20. "To all of you, I should like to say that in the course of this war you will have to acquire the experience and achieve the success which alone can build up a national tradition for our Army. An army that has no tradition of courage, fearlessness and invincibility cannot hold its own in a struggle with a powerful enemy."
21. "Gird up your loins for the task that now lies ahead. I had asked you for men, money and materials. I have got them in generous measure. Now I demand more of you. Men, money and materials cannot by themselves bring victory or freedom. We must have the motive-power that will inspire us to brave deeds and heroic exploits."
22. "Let me remind you that you have a two-fold task to perform. With the force of arms and at the cost of your blood you will have to win liberty. Then, when India is free, you will have to organize the permanent army of Free India, whose task it will be to preserve our liberty for all time. We must build up our national defense on such an unshakable foundation that never again in our history shall we lose our freedom."
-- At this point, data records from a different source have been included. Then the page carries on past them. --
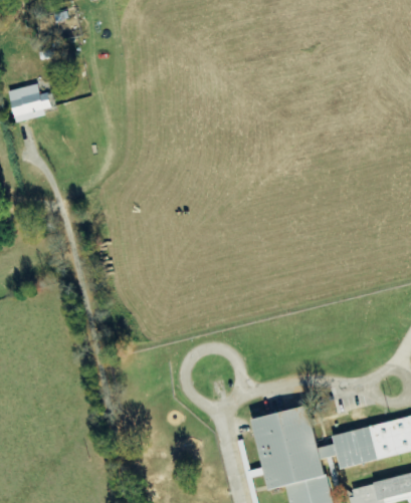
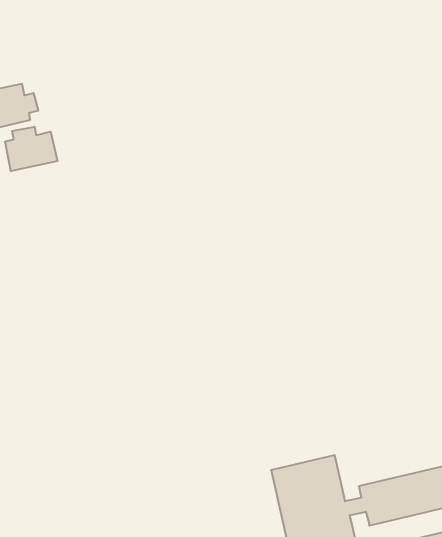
building: none -> [5,127,57,171]

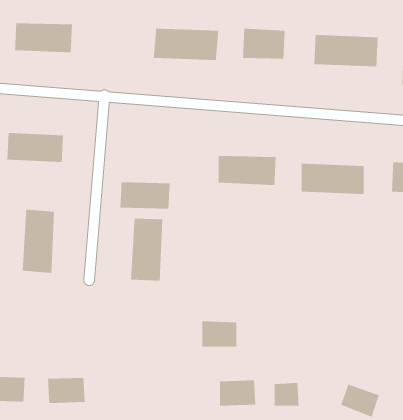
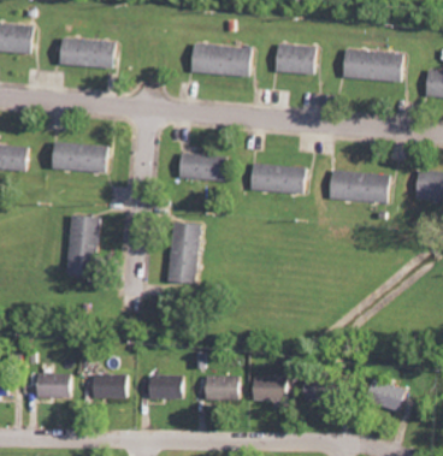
building: [119,182,170,210] -> [179,153,228,179]
building: [201,321,237,347] -> [206,374,240,399]
building: none -> [148,374,183,398]

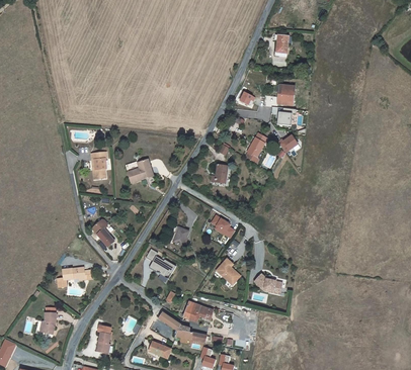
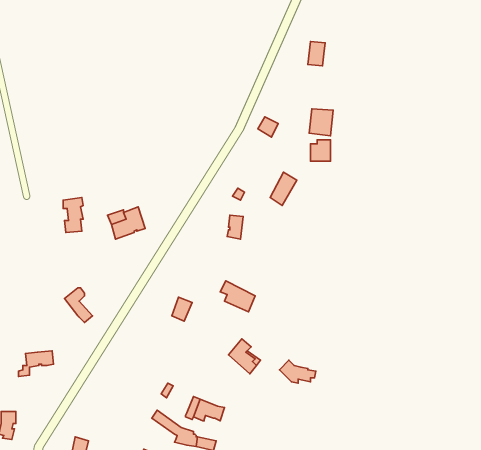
building: [146,248,175,277] -> none

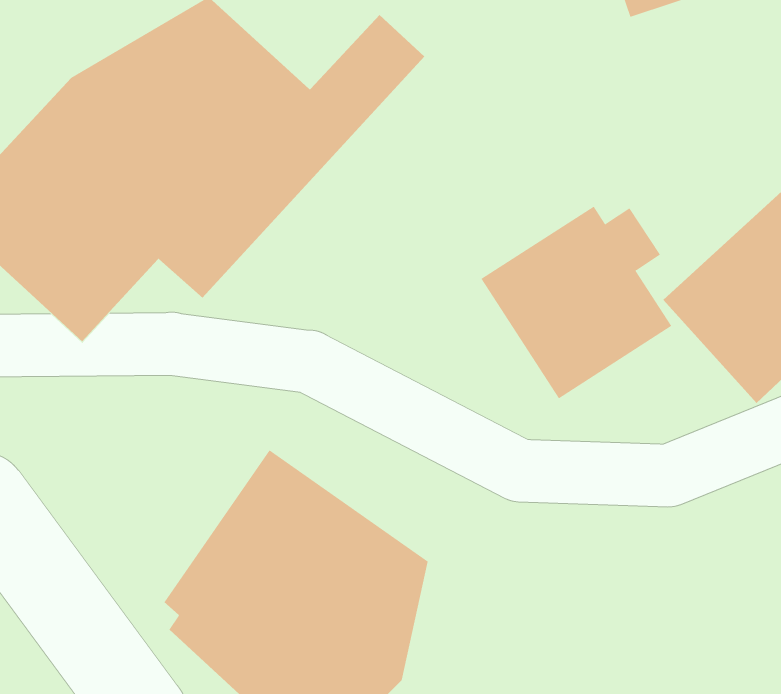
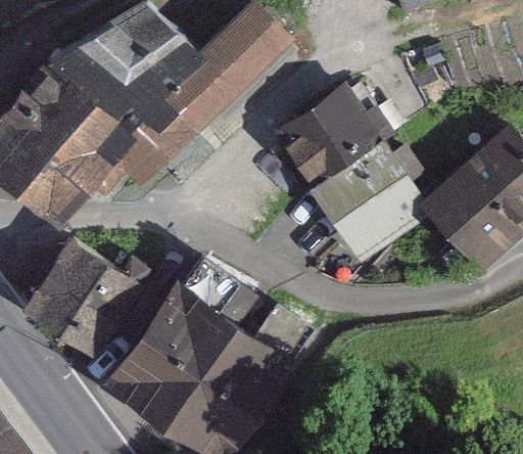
building: none -> [276,81,398,182]
building: none -> [26,245,154,366]

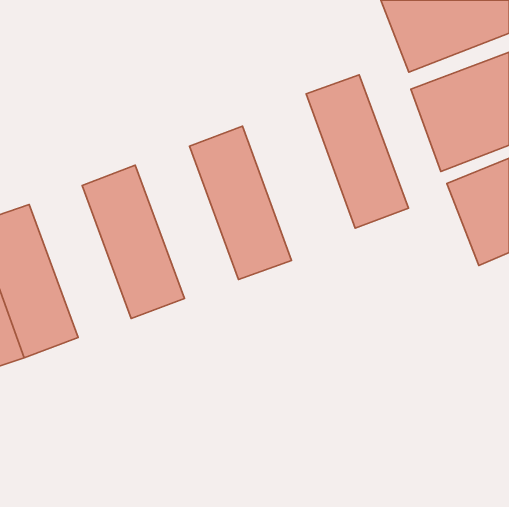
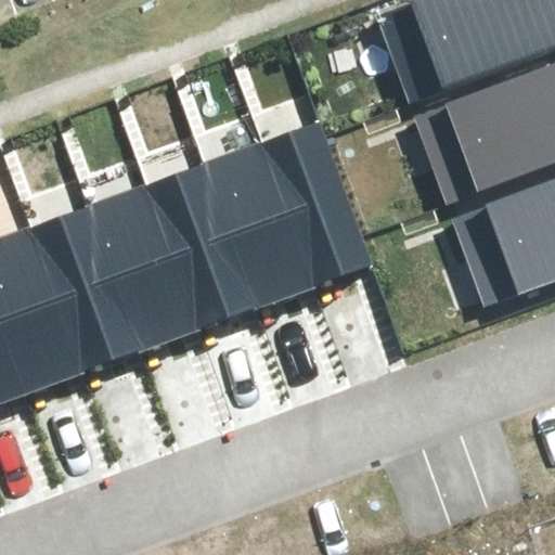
building: [306,75,408,228] -> [262,121,373,287]
building: none -> [146,164,258,328]
building: none -> [31,206,142,371]

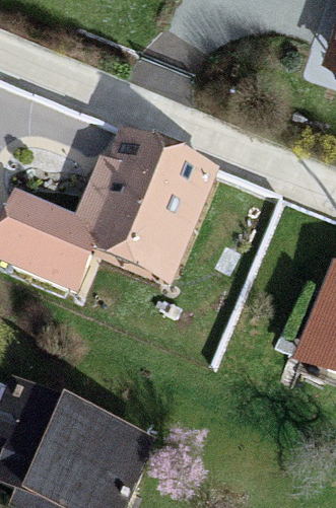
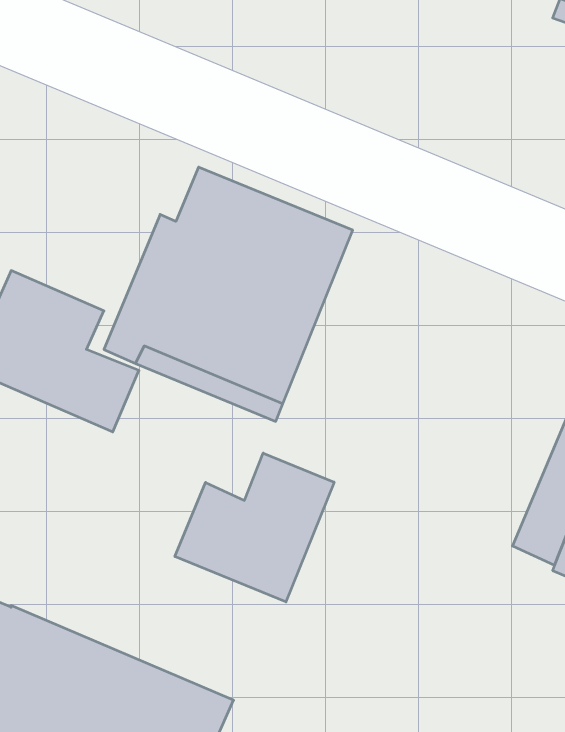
building: none -> [175,453,334,602]

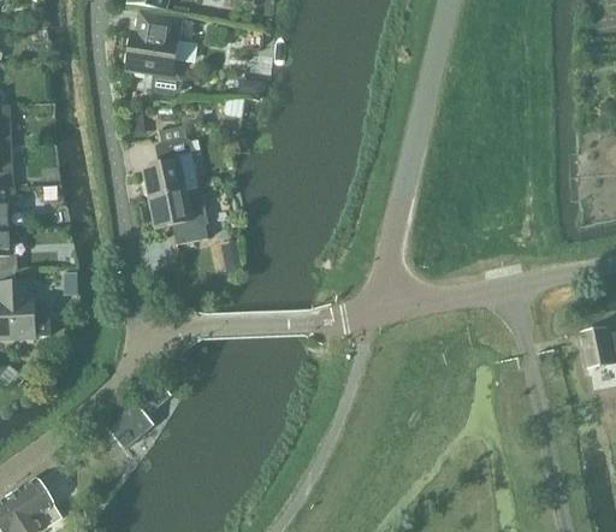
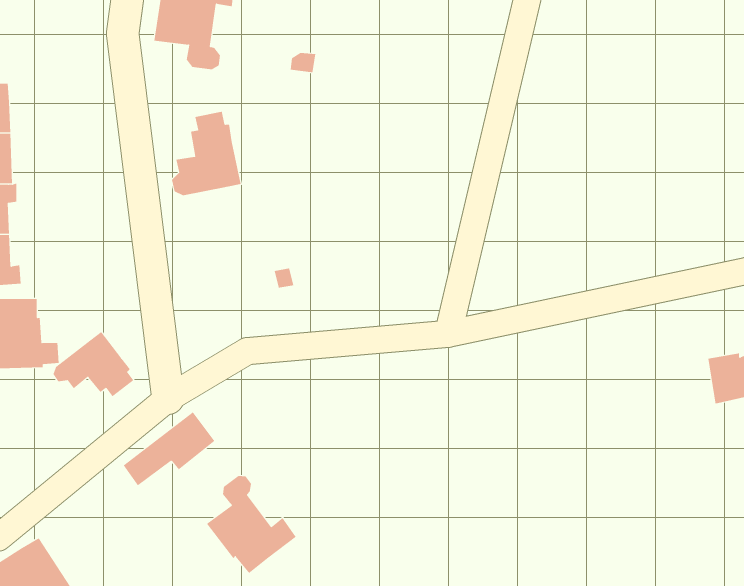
building: [150,188,208,244] -> none
building: none -> [53,331,134,397]
building: none -> [206,475,297,574]

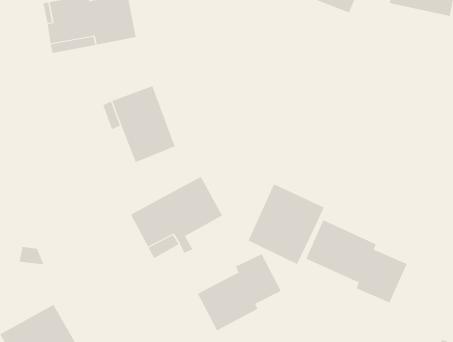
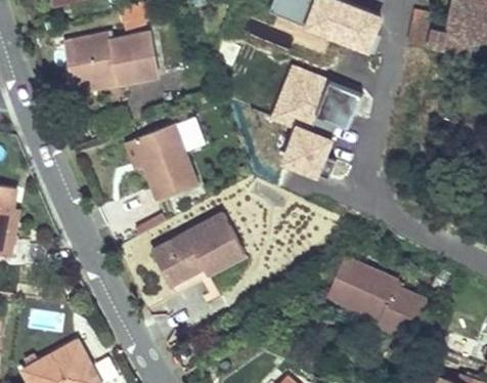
building: none -> [270,67,360,182]
building: [248,184,324,265] -> none
building: [197,253,281,331] -> none

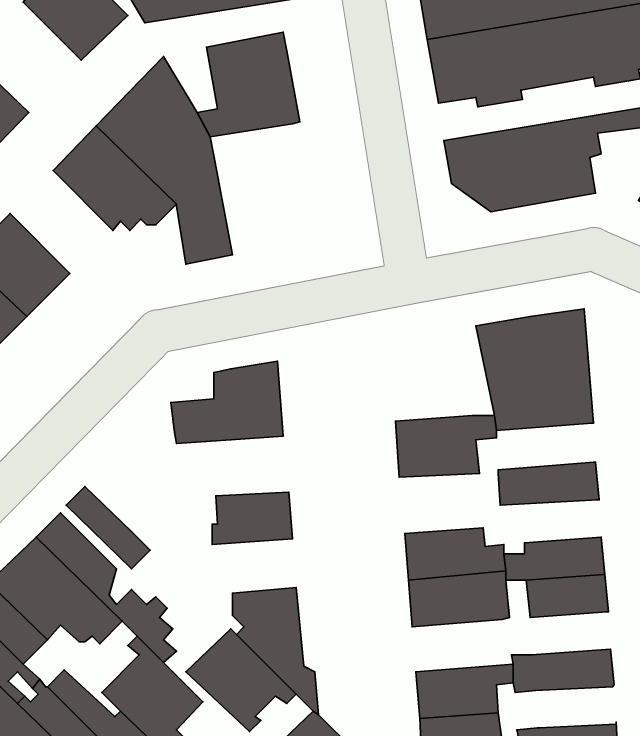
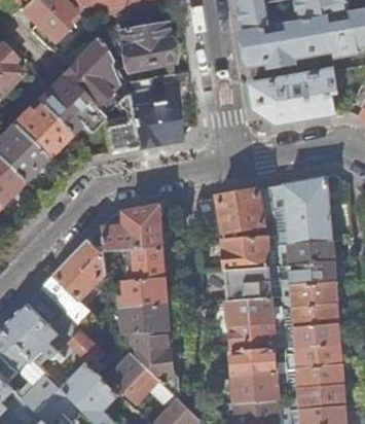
building: none -> [124,71,190,146]
building: none -> [12,100,69,156]
building: none -> [195,187,266,238]
building: none -> [53,238,106,298]
building: none -> [280,239,334,264]
building: none -> [116,246,166,280]
building: none -> [226,267,272,299]
building: none -> [282,281,337,305]
building: none -> [123,303,170,332]
building: none -> [298,343,342,366]
building: none -> [233,347,289,376]
building: none -> [301,383,345,407]

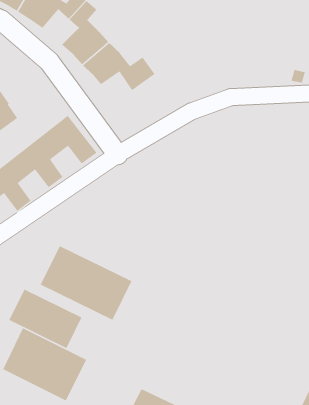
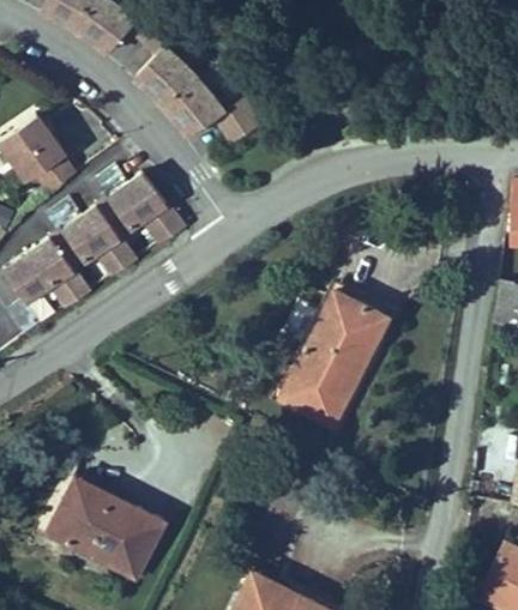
building: none -> [271,280,391,429]
building: [39,245,132,321] -> none
building: [8,289,82,349] -> none

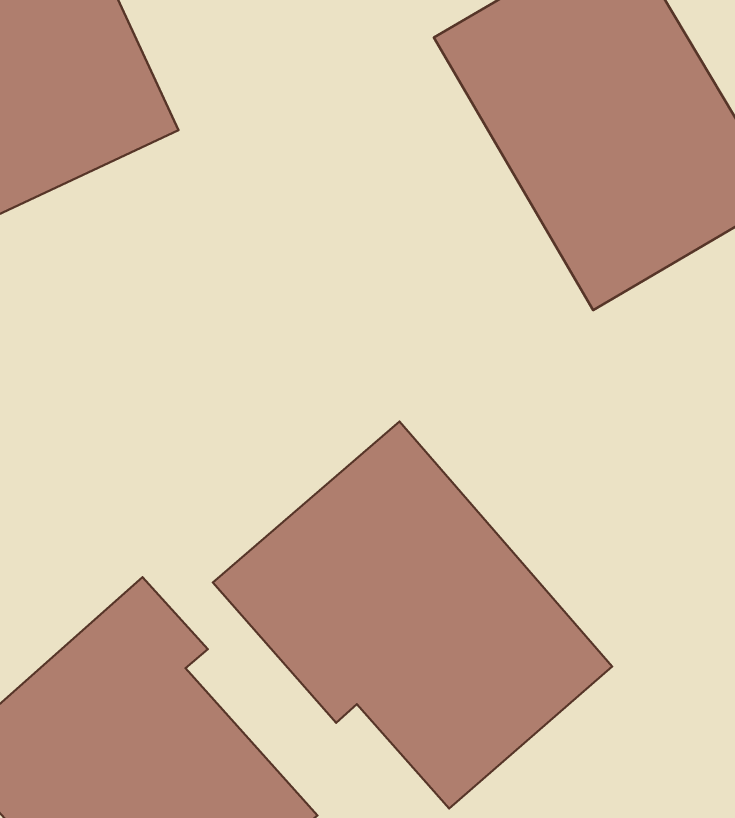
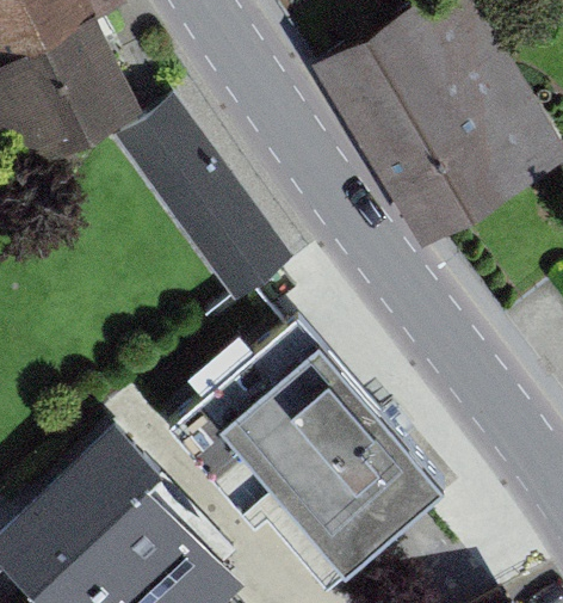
building: none -> [116,94,287,312]

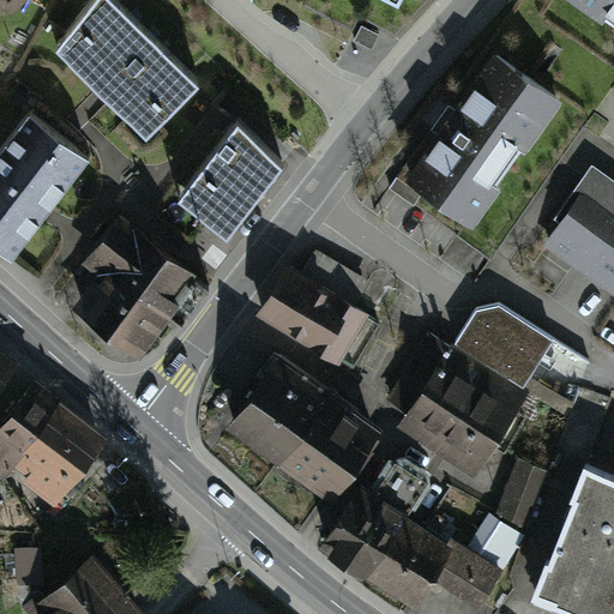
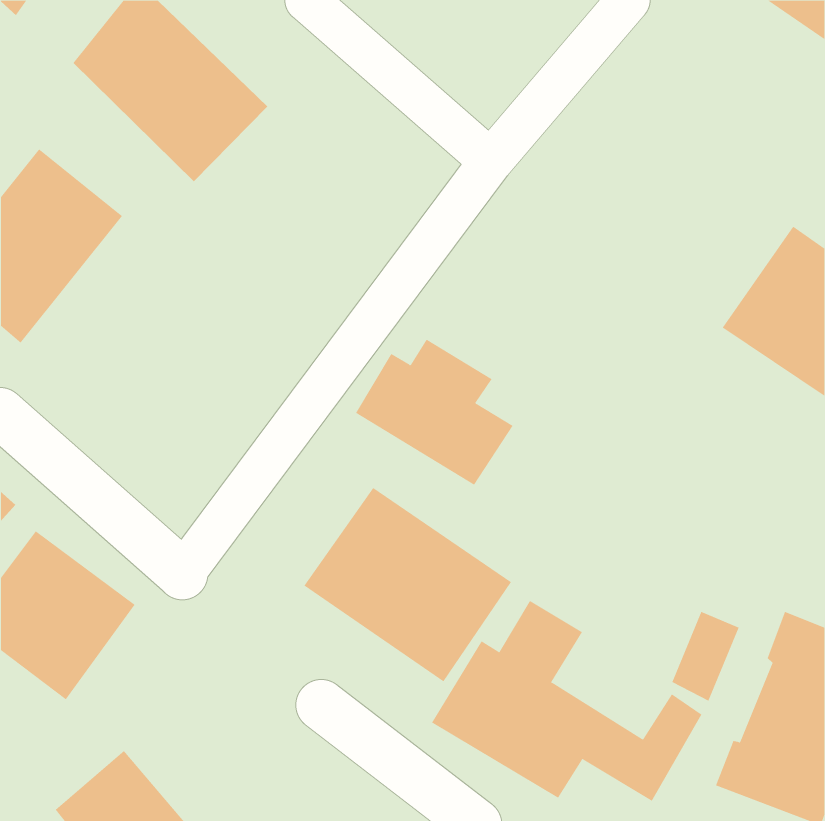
building: [395,60,556,241] -> none
building: [181,121,283,240] -> none
building: [65,225,201,365] -> none
building: [402,315,552,477] -> none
23. "Life loses half its interest if there is no struggle-if there are no risks to be taken."
There have been two full-fledged biopics on Subhas Chandra Bose: 'The Bengali Subhas Chandra' in 1996 and 'Netaji Subhas Chandra Bose: The Forgotten Hero' in 2004.
In 2017, a nine-episode web series was released by the name Bose: Dead/Alive.
Netaji’s life was a roller-coaster of arrests and escapes, which allegedly ended at the age of 48. We salute his compassion and love for his country and his words will always continue to inspire us.